The ‘soul’ implies something that is inside you and that can be corrupted or refined. It also implies that it is distinguished from intellect and emotion. Let’s look at this two statements in a technical light:
We know that there can be dissonance between the intellect and emotion. Your thought ‘tells you’ that you should not do something and your emotion indicates that you should do it. Then there is another part of yourself that can observe emotion and intellect from the outside (with practice). You can even practice observing the thing in you that observes emotion and intellect. This movement inwards can be conceptualised as you getting closer to your soul. I am not saying that something magic will happen but I can say from experience that something *useful* will happen.
Then there is the vast topic of refining the soul. Although you do not think in these terms you are probably acting as if you believe in them as you are a product of a culture based on these kind of principles. The refining of the soul is the science (yes, science) that has produced concepts such as: honesty, generosity, service, love, patience, greed, deception, envy, virtue, vice, good, evil etc.
Do you find these concepts self evident? If yes you should think about the evolutionary process that allowed them to become self evident.
I am barely scratching the surface here.
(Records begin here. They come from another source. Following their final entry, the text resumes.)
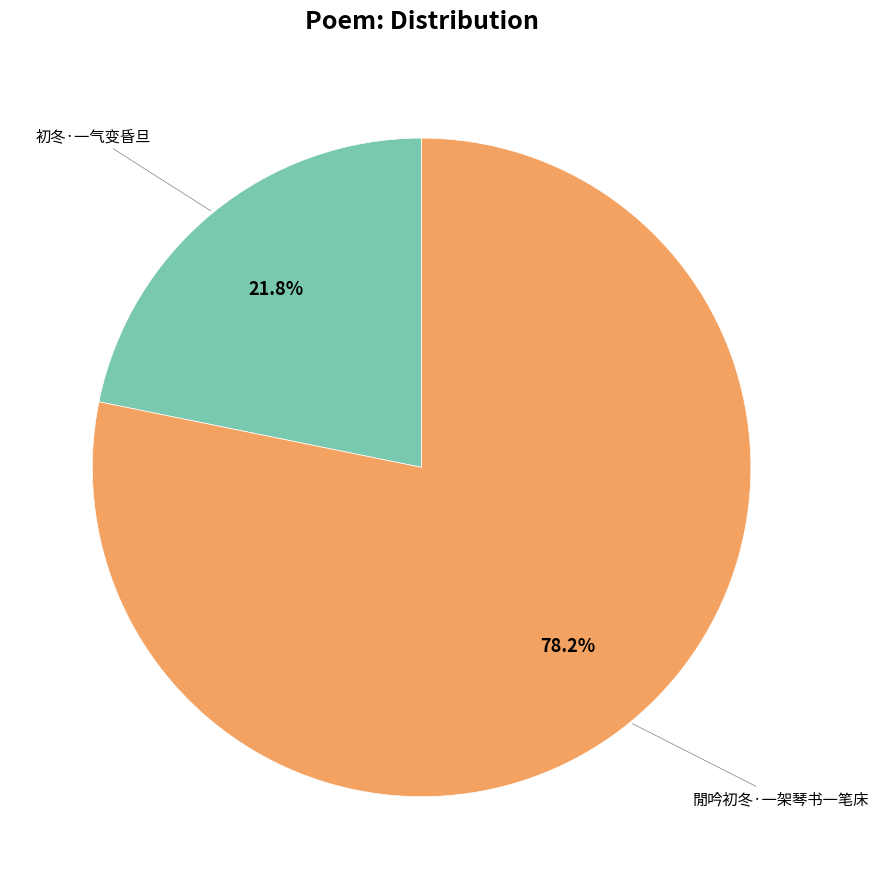

Is there a majority slice in this chart?

Yes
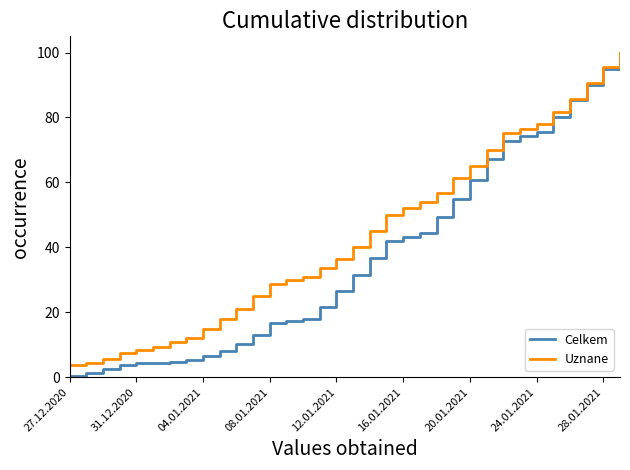

How many categories are shown in the chart?

34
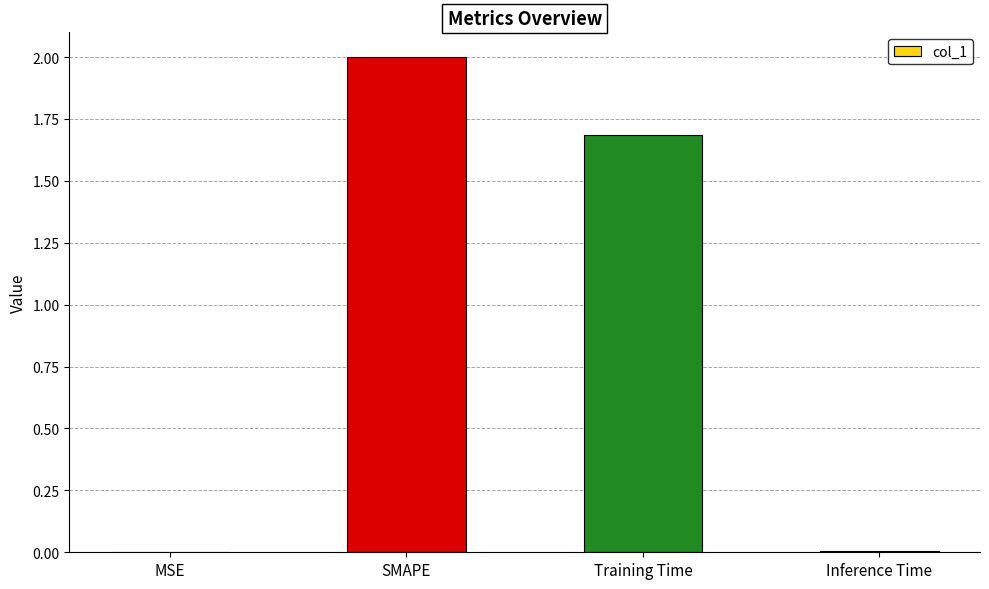

Which has a higher value, Training Time or Inference Time?

Training Time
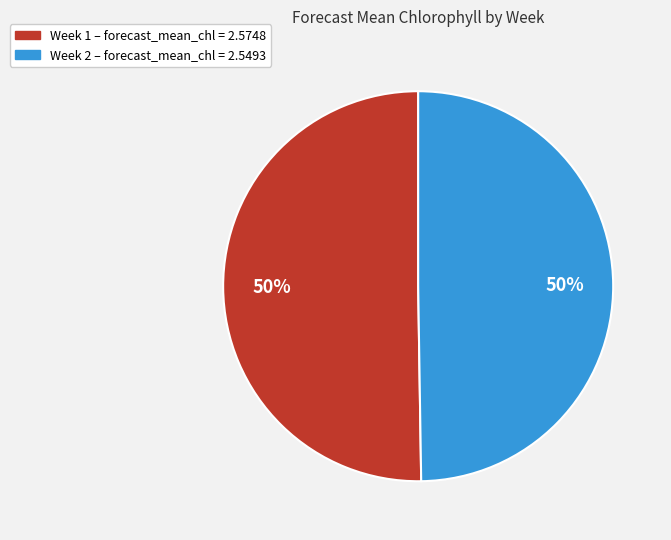

To the nearest percent, what is the average slice percentage?

50%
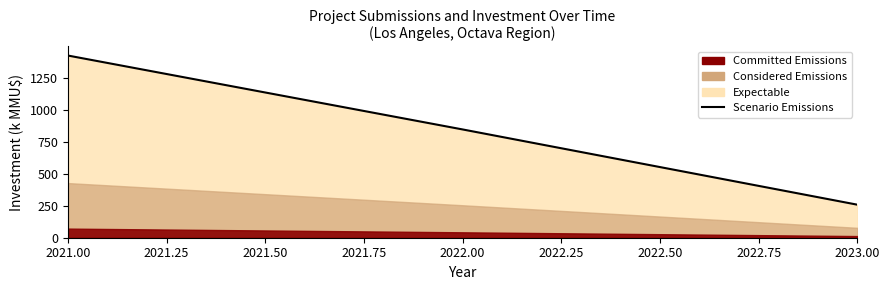

The chart shows a value of 529.5 at 2022.00. True or false?

False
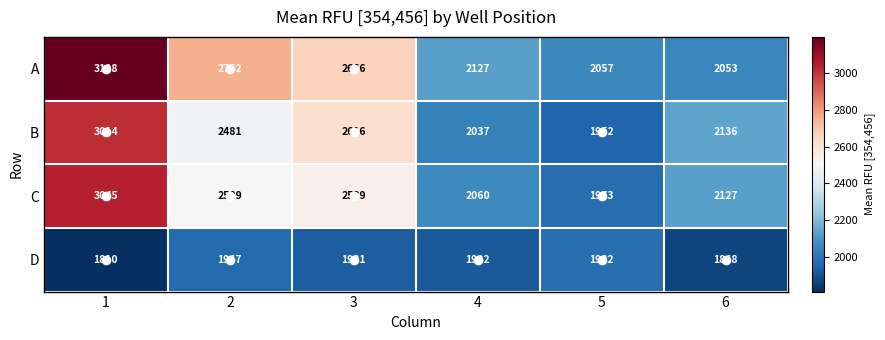

Which series has the widest spread of values?

A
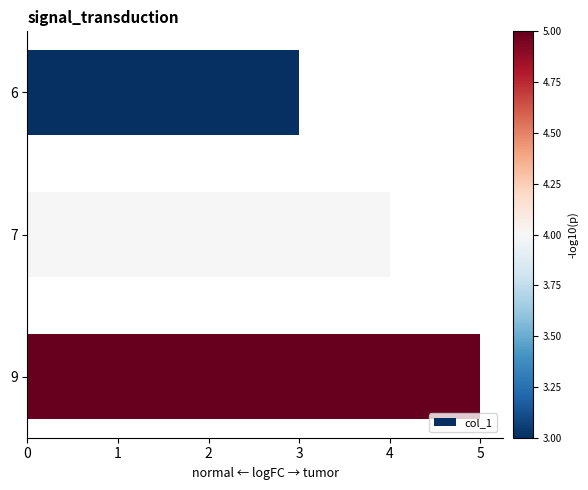

What is the sum of all values?

12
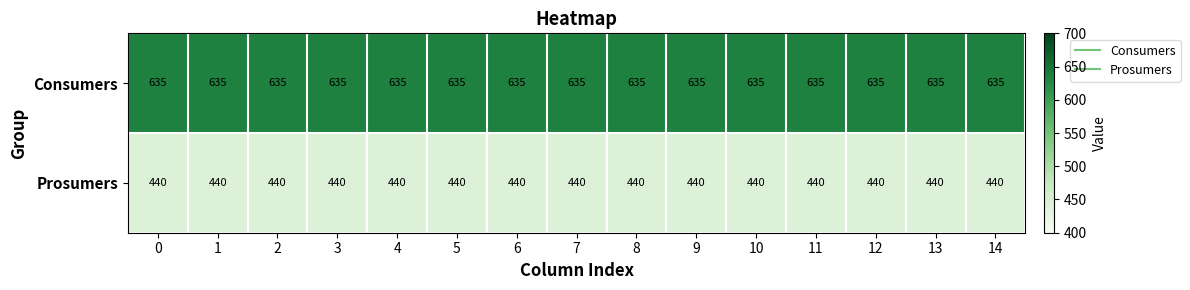

Rank the series by their average value, from highest to lowest.

Consumers, Prosumers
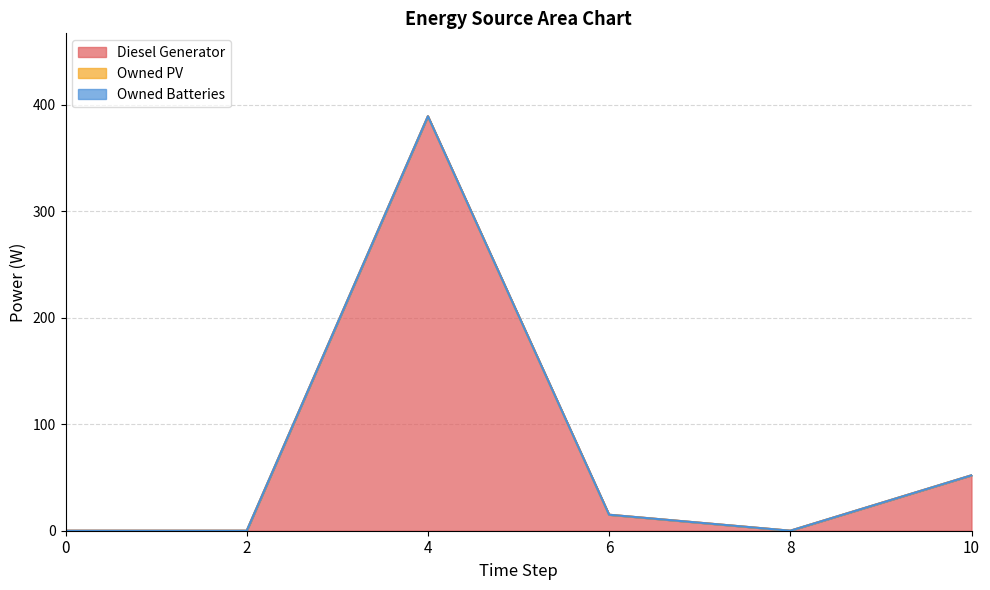

Rank the series by their maximum value, from highest to lowest.

Diesel Generator, Owned PV, Owned Batteries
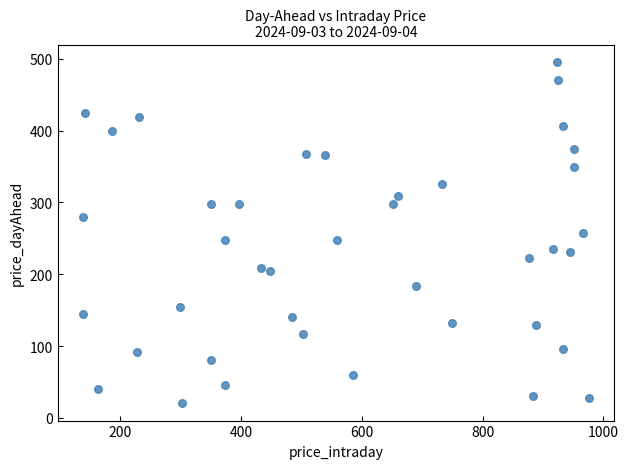

What is the range of X values (max minus min)?

838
The literature here is vast and advanced. And our culture is in great need of understanding it instead of dismissing it as primitive.
When I said that I don’t believe in souls, I meant that I don’t believe in the existence of something supernatural that e.g. exists independently of a physical body or continues its existence after the death of the physical body. You seem to be talking about something entirely different when you use the word “soul”. I don’t dispute that your use of it can probably be a useful concept in many cases. (I would personally use different terminology for talking about the things that you’re talking about, but that’s a question of the kind of language one is used to, rather than a factual disagreement.)
Sure, that is why I explained that at the start.
But we are not saying the same thing *exactly*. There is a subtle conclusion that, if understood, might change your approach to studying these things. The study of the ‘soul’ can be seen as an *applied science* that has been attended to for thousands of years. In the east it is actually some times referred to as ‘the science of man’.
The reason I am repeating this point is that these studies are more advanced than Western psychology and neuroscience (though the disciplines are complimentary and it is essential for them to be combined). And yes, findings of these traditions have been evolved through and codified for transmission in myths, religion and mystical texts.
So, let’s take the material seriously (but not believing in them in a fundamentalist sense of course) and *study them* instead of labelling them as superstition.